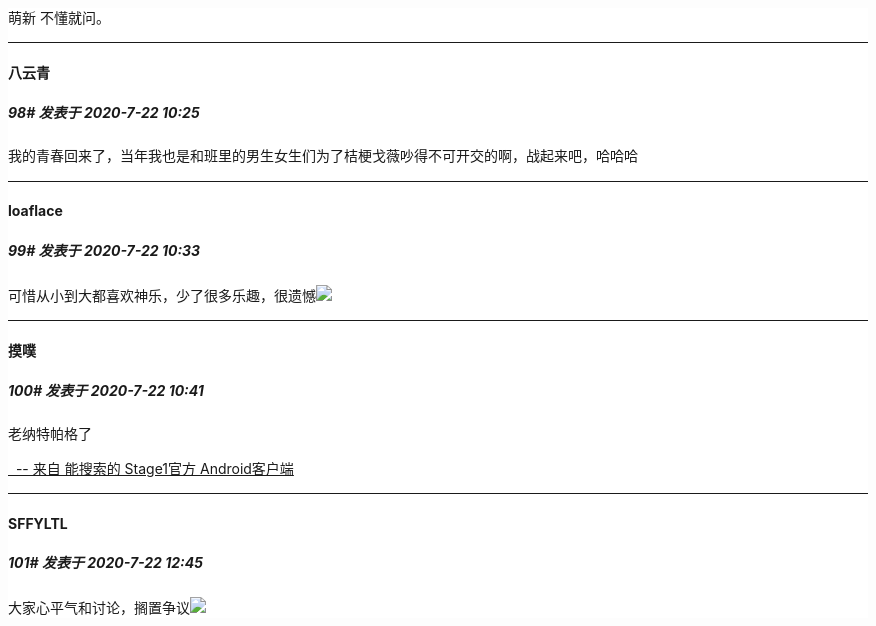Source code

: 


萌新 不懂就问。







-----

####  八云青  
##### 98#       发表于 2020-7-22 10:25




我的青春回来了，当年我也是和班里的男生女生们为了桔梗戈薇吵得不可开交的啊，战起来吧，哈哈哈







-----

####  loaflace  
##### 99#       发表于 2020-7-22 10:33




可惜从小到大都喜欢神乐，少了很多乐趣，很遗憾<img src="https://static.saraba1st.com/image/smiley/face2017/033.png" referrerpolicy="no-referrer">







-----

####  摸噗  
##### 100#       发表于 2020-7-22 10:41




老纳特帕格了

[  -- 来自 能搜索的 Stage1官方 Android客户端](https://www.coolapk.com/apk/140634)







-----

####  SFFYLTL  
##### 101#       发表于 2020-7-22 12:45




大家心平气和讨论，搁置争议<img src="https://static.saraba1st.com/image/smiley/face2017/037.png" referrerpolicy="no-referrer">
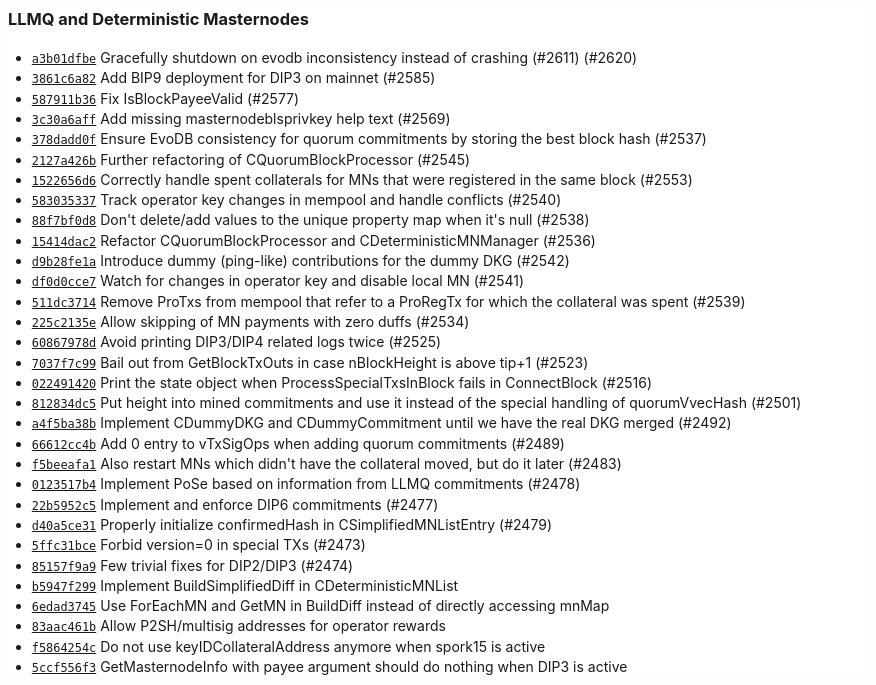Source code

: 
### LLMQ and Deterministic Masternodes
- [`a3b01dfbe`](https://github.com/pigeonpro/pigeon/commit/a3b01dfbe) Gracefully shutdown on evodb inconsistency instead of crashing (#2611) (#2620)
- [`3861c6a82`](https://github.com/pigeonpro/pigeon/commit/3861c6a82) Add BIP9 deployment for DIP3 on mainnet (#2585)
- [`587911b36`](https://github.com/pigeonpro/pigeon/commit/587911b36) Fix IsBlockPayeeValid (#2577)
- [`3c30a6aff`](https://github.com/pigeonpro/pigeon/commit/3c30a6aff) Add missing masternodeblsprivkey help text (#2569)
- [`378dadd0f`](https://github.com/pigeonpro/pigeon/commit/378dadd0f) Ensure EvoDB consistency for quorum commitments by storing the best block hash (#2537)
- [`2127a426b`](https://github.com/pigeonpro/pigeon/commit/2127a426b) Further refactoring of CQuorumBlockProcessor (#2545)
- [`1522656d6`](https://github.com/pigeonpro/pigeon/commit/1522656d6) Correctly handle spent collaterals for MNs that were registered in the same block (#2553)
- [`583035337`](https://github.com/pigeonpro/pigeon/commit/583035337) Track operator key changes in mempool and handle conflicts (#2540)
- [`88f7bf0d8`](https://github.com/pigeonpro/pigeon/commit/88f7bf0d8) Don't delete/add values to the unique property map when it's null (#2538)
- [`15414dac2`](https://github.com/pigeonpro/pigeon/commit/15414dac2) Refactor CQuorumBlockProcessor and CDeterministicMNManager (#2536)
- [`d9b28fe1a`](https://github.com/pigeonpro/pigeon/commit/d9b28fe1a) Introduce dummy (ping-like) contributions for the dummy DKG (#2542)
- [`df0d0cce7`](https://github.com/pigeonpro/pigeon/commit/df0d0cce7) Watch for changes in operator key and disable local MN (#2541)
- [`511dc3714`](https://github.com/pigeonpro/pigeon/commit/511dc3714) Remove ProTxs from mempool that refer to a ProRegTx for which the collateral was spent (#2539)
- [`225c2135e`](https://github.com/pigeonpro/pigeon/commit/225c2135e) Allow skipping of MN payments with zero duffs (#2534)
- [`60867978d`](https://github.com/pigeonpro/pigeon/commit/60867978d) Avoid printing DIP3/DIP4 related logs twice (#2525)
- [`7037f7c99`](https://github.com/pigeonpro/pigeon/commit/7037f7c99) Bail out from GetBlockTxOuts in case nBlockHeight is above tip+1 (#2523)
- [`022491420`](https://github.com/pigeonpro/pigeon/commit/022491420) Print the state object when ProcessSpecialTxsInBlock fails in ConnectBlock (#2516)
- [`812834dc5`](https://github.com/pigeonpro/pigeon/commit/812834dc5) Put height into mined commitments and use it instead of the special handling of quorumVvecHash (#2501)
- [`a4f5ba38b`](https://github.com/pigeonpro/pigeon/commit/a4f5ba38b)  Implement CDummyDKG and CDummyCommitment until we have the real DKG merged (#2492)
- [`66612cc4b`](https://github.com/pigeonpro/pigeon/commit/66612cc4b) Add 0 entry to vTxSigOps when adding quorum commitments (#2489)
- [`f5beeafa1`](https://github.com/pigeonpro/pigeon/commit/f5beeafa1) Also restart MNs which didn't have the collateral moved, but do it later (#2483)
- [`0123517b4`](https://github.com/pigeonpro/pigeon/commit/0123517b4) Implement PoSe based on information from LLMQ commitments (#2478)
- [`22b5952c5`](https://github.com/pigeonpro/pigeon/commit/22b5952c5) Implement and enforce DIP6 commitments (#2477)
- [`d40a5ce31`](https://github.com/pigeonpro/pigeon/commit/d40a5ce31)  Properly initialize confirmedHash in CSimplifiedMNListEntry (#2479)
- [`5ffc31bce`](https://github.com/pigeonpro/pigeon/commit/5ffc31bce) Forbid version=0 in special TXs (#2473)
- [`85157f9a9`](https://github.com/pigeonpro/pigeon/commit/85157f9a9) Few trivial fixes for DIP2/DIP3 (#2474)
- [`b5947f299`](https://github.com/pigeonpro/pigeon/commit/b5947f299) Implement BuildSimplifiedDiff in CDeterministicMNList
- [`6edad3745`](https://github.com/pigeonpro/pigeon/commit/6edad3745) Use ForEachMN and GetMN in BuildDiff instead of directly accessing mnMap
- [`83aac461b`](https://github.com/pigeonpro/pigeon/commit/83aac461b) Allow P2SH/multisig addresses for operator rewards
- [`f5864254c`](https://github.com/pigeonpro/pigeon/commit/f5864254c) Do not use keyIDCollateralAddress anymore when spork15 is active
- [`5ccf556f3`](https://github.com/pigeonpro/pigeon/commit/5ccf556f3) GetMasternodeInfo with payee argument should do nothing when DIP3 is active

────────────────────

What the exercise asks> Extract every line of the data above that contains the word "with", and list those lines.

Answer below>
- [`225c2135e`](https://github.com/pigeonpro/pigeon/commit/225c2135e) Allow skipping of MN payments with zero duffs (#2534)
- [`5ccf556f3`](https://github.com/pigeonpro/pigeon/commit/5ccf556f3) GetMasternodeInfo with payee argument should do nothing when DIP3 is active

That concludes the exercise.